If the worker were known to be well-behaved, there would be no need for such monitoring to begin with. There's networking, third party libraries, DLLs and what not. I can't know exactly what could cause a freeze; only that it will be rare, and restarting will be an effective way to get on with life. Sort of the 'Let It Crash' philosophy. I want to treat the worker as a blackbox. The only requirement is it will regularly report that it's still functional, and if it doesn't for too long (because it is stuck for whatever reason) the whole process is to be killed—not just threads.

It is always safe to kill, but that should only happen when it appears no work is being done for too long.
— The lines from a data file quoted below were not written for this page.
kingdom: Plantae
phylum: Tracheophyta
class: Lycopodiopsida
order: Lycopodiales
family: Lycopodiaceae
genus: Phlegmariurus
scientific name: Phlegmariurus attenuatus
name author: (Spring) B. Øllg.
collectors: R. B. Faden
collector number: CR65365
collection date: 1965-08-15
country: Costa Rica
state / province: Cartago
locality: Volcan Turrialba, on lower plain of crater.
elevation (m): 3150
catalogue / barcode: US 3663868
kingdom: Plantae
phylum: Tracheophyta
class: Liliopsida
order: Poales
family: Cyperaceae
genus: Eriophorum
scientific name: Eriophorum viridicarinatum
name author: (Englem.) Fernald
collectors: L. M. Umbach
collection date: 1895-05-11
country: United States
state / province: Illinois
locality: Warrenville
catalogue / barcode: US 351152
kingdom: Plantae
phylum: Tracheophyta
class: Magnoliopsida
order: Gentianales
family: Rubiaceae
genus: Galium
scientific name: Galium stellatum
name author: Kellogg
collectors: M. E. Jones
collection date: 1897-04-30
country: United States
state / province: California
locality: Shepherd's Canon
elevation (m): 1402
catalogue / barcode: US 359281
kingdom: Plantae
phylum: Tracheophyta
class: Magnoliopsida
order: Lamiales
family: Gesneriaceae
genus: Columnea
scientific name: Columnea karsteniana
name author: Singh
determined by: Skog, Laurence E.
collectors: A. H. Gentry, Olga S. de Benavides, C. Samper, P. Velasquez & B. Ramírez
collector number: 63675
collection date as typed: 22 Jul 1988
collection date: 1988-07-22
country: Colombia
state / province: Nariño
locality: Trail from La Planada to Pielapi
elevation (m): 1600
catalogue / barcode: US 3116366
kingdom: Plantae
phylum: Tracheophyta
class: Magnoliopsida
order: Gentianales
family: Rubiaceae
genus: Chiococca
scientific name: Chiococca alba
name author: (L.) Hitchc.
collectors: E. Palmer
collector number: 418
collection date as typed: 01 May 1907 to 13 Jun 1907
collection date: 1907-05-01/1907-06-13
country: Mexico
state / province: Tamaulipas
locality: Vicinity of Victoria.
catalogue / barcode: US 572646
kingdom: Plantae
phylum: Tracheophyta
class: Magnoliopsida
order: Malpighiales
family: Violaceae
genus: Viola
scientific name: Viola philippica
As for the cause, I don't want to make any assumptions. In the worker thread, "anything" can happen. Part of my question is whether another thread (with which there is no interaction) is a safe enough place to monitor the worker and potentially kill the whole process, or that I need stronger isolation. Could something nasty happening in one thread cause issues for the whole process (not crashing but effectively blocking it completely)? I don't know; that's why I'm asking. And if so, is a Windows-owned thread acting in the context of that same single process any safer? Again, not familiar enough with Windows internals.